*** RECORDS FOR THIS TASK Section Begins ***

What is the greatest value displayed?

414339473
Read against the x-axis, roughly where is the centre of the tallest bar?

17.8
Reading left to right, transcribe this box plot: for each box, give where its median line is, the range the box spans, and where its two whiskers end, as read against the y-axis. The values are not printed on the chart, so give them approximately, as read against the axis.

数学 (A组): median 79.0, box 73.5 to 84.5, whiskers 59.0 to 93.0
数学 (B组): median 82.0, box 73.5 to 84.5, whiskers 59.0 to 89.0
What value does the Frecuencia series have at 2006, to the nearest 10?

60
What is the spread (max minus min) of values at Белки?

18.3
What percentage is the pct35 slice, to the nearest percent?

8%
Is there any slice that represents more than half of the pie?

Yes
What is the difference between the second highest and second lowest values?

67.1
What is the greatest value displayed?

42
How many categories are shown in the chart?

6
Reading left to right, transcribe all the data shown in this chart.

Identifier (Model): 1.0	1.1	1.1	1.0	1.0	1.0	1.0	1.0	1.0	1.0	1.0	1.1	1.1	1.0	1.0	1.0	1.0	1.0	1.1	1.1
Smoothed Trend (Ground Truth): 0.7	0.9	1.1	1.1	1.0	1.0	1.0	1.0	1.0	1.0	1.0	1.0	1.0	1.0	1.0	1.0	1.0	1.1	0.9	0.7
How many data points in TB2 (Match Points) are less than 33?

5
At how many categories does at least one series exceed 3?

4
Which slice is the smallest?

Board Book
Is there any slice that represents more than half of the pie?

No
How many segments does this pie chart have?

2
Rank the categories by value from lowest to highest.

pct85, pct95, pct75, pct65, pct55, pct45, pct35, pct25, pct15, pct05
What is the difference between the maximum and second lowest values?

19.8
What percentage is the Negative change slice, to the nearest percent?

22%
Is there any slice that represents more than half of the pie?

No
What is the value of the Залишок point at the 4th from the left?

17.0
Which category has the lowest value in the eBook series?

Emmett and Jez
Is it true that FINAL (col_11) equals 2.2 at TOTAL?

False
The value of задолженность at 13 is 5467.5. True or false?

*** RECORDS FOR THIS TASK Section Ends ***

YOUR GOAL:
Please substitute "is equal to" for "equals" in the entries from the line containing "Emmett and Jez" through the last of the entries, and write out only those lines with nothing else changed.

EXERCISE OUTPUT:
Emmett and Jez
Is it true that FINAL (col_11) is equal to 2.2 at TOTAL?

False
The value of задолженность at 13 is 5467.5. True or false?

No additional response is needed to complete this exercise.